▶ [YOUR GOAL]:
Write out every text line of the data below word for word, leaving out the pictures.

[Saved data entries]
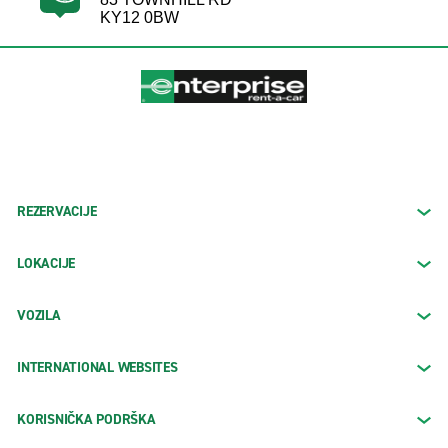
KY12 0BW
REZERVACIJE
LOKACIJE
VOZILA
INTERNATIONAL WEBSITES
KORISNIČKA PODRŠKA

▶ [SOLUTION FOR THIS TASK]:
KY12 0BW
REZERVACIJE
LOKACIJE
VOZILA
INTERNATIONAL WEBSITES
KORISNIČKA PODRŠKA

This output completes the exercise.